I agree with much of what is said here, but it is what goes unsaid throughout Every Thing Must Go that is worrisome. While Ladyman and Ross present a strong critique of any philosophy of science that fails to be thoroughly naturalistic (i.e. relies too heavily on our natural and habitual categories for organizing our experience of the world rather than our scientific ones), they offer almost no account of how science arises, or how our scientific perspective is distinguished from our natural perspective. Therefore, cognitive psychologists such as Peterson, Haidt, Kahneman, and McGilchrist, are important because they are concerned with precisely these distinctions. And, in fact, Peterson’s work more or less picks up precisely where Ladyman’s and Ross’s leaves off.

To sketch my broader strategy: the Positivists separated what they called the context of discovery from the context of justification.

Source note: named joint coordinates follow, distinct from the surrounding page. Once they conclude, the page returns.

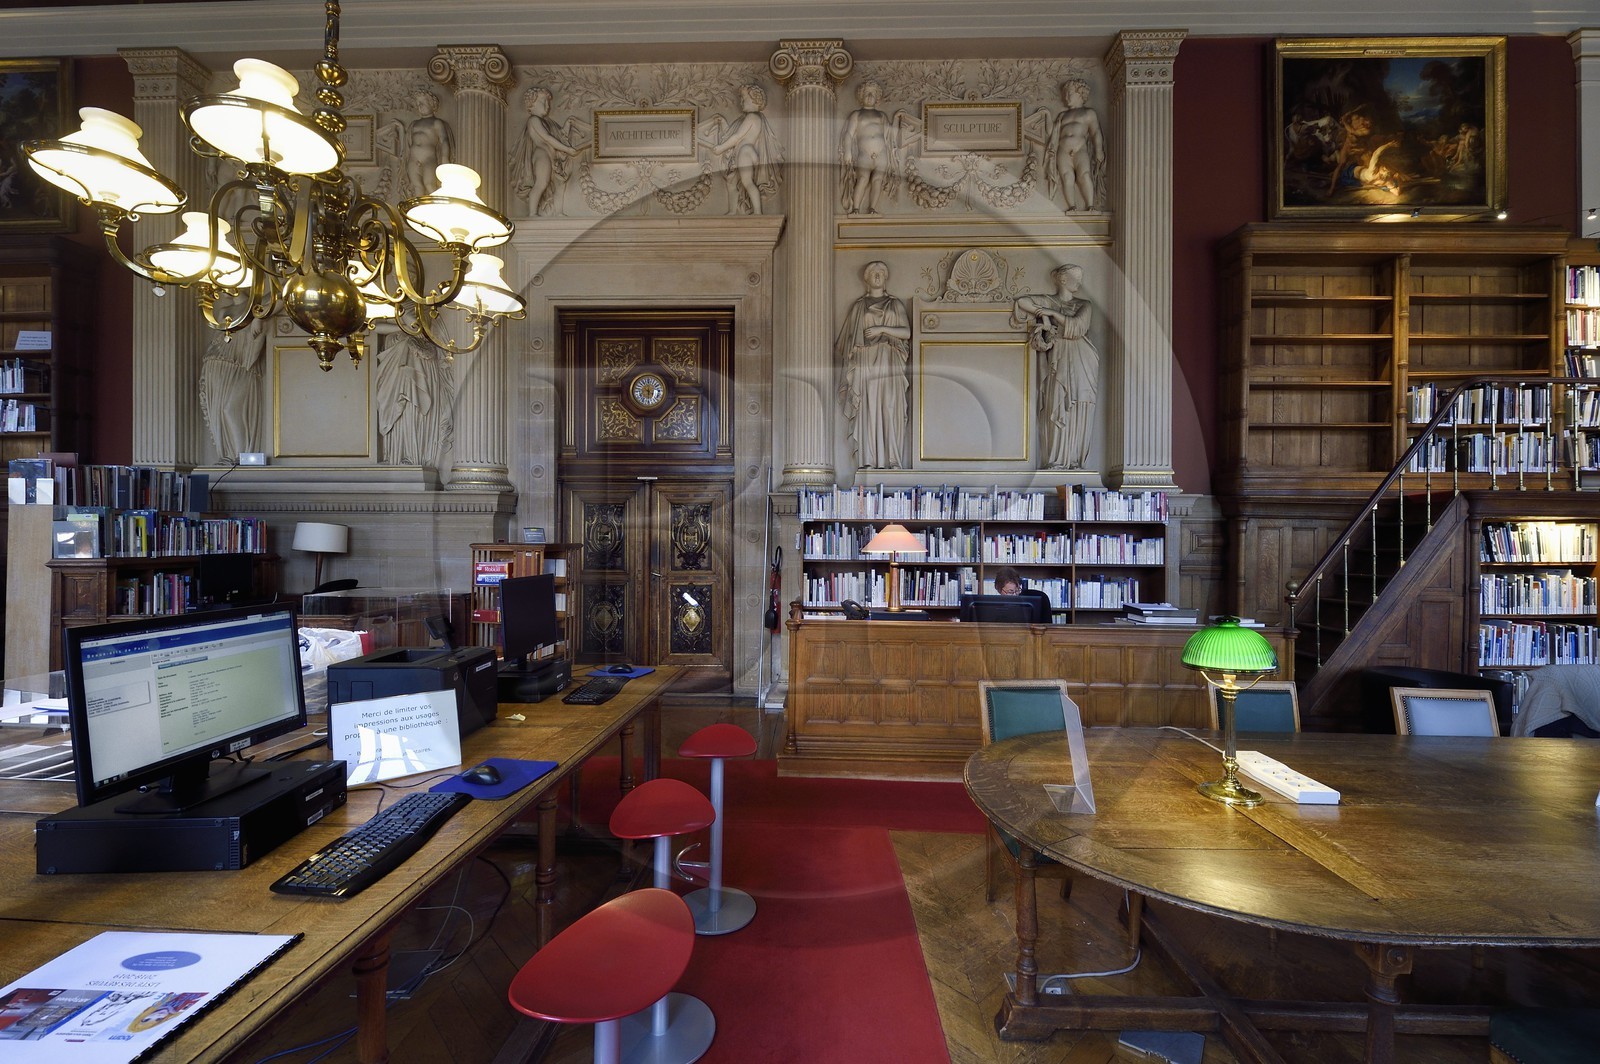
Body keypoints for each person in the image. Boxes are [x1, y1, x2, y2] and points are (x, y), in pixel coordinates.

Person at [1015, 263, 1099, 470]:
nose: (1079, 282)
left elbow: (1078, 327)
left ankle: (1074, 461)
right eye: (1075, 277)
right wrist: (1043, 311)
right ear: (1062, 279)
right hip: (1059, 358)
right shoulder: (1048, 300)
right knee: (1056, 403)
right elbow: (1022, 301)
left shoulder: (1084, 304)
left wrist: (1051, 313)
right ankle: (1056, 460)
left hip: (1082, 358)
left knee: (1079, 404)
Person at [836, 260, 912, 469]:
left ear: (885, 277)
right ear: (866, 278)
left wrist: (881, 329)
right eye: (873, 272)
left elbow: (906, 333)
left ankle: (893, 460)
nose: (878, 275)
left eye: (881, 272)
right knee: (868, 410)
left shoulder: (895, 304)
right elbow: (850, 342)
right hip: (866, 363)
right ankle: (867, 461)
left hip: (889, 362)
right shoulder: (859, 307)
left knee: (890, 408)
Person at [198, 314, 270, 462]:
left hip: (242, 367)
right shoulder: (224, 310)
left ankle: (241, 455)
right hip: (218, 368)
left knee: (230, 409)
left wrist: (258, 317)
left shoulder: (256, 305)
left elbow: (282, 297)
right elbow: (217, 341)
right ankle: (229, 457)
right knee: (220, 412)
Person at [375, 331, 453, 467]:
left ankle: (412, 456)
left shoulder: (425, 338)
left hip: (422, 366)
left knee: (415, 411)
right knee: (402, 412)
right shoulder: (395, 338)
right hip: (399, 371)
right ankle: (400, 455)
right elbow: (376, 326)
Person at [709, 84, 783, 215]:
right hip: (743, 152)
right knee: (731, 180)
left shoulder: (752, 117)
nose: (741, 102)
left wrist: (721, 148)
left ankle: (758, 212)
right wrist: (723, 122)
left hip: (745, 152)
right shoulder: (749, 118)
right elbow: (733, 133)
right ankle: (732, 211)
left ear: (755, 99)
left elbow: (737, 137)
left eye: (744, 98)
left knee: (747, 182)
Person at [509, 87, 580, 217]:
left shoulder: (547, 122)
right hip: (542, 154)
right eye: (543, 102)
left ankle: (559, 212)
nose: (547, 106)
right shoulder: (534, 120)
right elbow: (547, 137)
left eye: (548, 102)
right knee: (541, 183)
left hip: (552, 156)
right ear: (531, 103)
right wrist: (567, 149)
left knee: (560, 183)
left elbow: (559, 135)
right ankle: (532, 213)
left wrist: (567, 125)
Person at [1046, 80, 1104, 212]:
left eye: (1069, 93)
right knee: (1067, 177)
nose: (1066, 97)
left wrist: (1099, 150)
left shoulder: (1088, 113)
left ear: (1080, 94)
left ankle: (1090, 206)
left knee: (1084, 175)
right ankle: (1072, 206)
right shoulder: (1062, 115)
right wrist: (1046, 115)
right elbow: (1052, 133)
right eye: (1065, 94)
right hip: (1063, 150)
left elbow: (1095, 132)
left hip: (1080, 149)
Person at [840, 81, 893, 215]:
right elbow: (848, 134)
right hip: (864, 154)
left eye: (873, 94)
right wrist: (847, 152)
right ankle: (856, 208)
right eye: (866, 93)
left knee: (878, 180)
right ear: (861, 96)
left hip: (881, 154)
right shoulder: (856, 114)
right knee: (862, 178)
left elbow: (889, 136)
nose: (869, 96)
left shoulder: (882, 115)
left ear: (877, 97)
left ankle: (872, 209)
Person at [407, 90, 453, 195]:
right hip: (413, 160)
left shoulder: (436, 123)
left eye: (423, 103)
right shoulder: (414, 123)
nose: (420, 106)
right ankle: (417, 210)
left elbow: (444, 140)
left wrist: (445, 158)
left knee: (429, 184)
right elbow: (409, 143)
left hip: (429, 160)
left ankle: (440, 207)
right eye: (418, 103)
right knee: (417, 187)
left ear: (432, 104)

The context of discovery is the manner in which we create ideas while the context of justification is the means and methods by which we assess the logical coherence, veracity, or truth of those ideas we create. The Positivists did not think that any necessary link existed between these two contexts and, in fact, without such a separation, epistemology became confused and embroiled in tangential questions.

I, following Lonergan, will argue that the same cognitional structure underlies both the context of discovery and the context of justification. More specifically, the context of discovery and the context of justification seem to map onto different aspects of the phenomenon of insight as described by Lonergan. Lonergan makes this case through intentionality analysis, but the cognitive psychologists I’ve mentioned above make the same case empirically.

Notes:

(1) Jordan Peterson, Maps of Meaning, 1.

(2) ibid., 1-2.

(3) ibid., 2.

(4) ibid., 2-3.

(5) ibid., 3.

(6) ibid., 4-5.

(7) ibid., 4.

(8) James Ladyman and Don Ross, Every Thing Must Go, 2.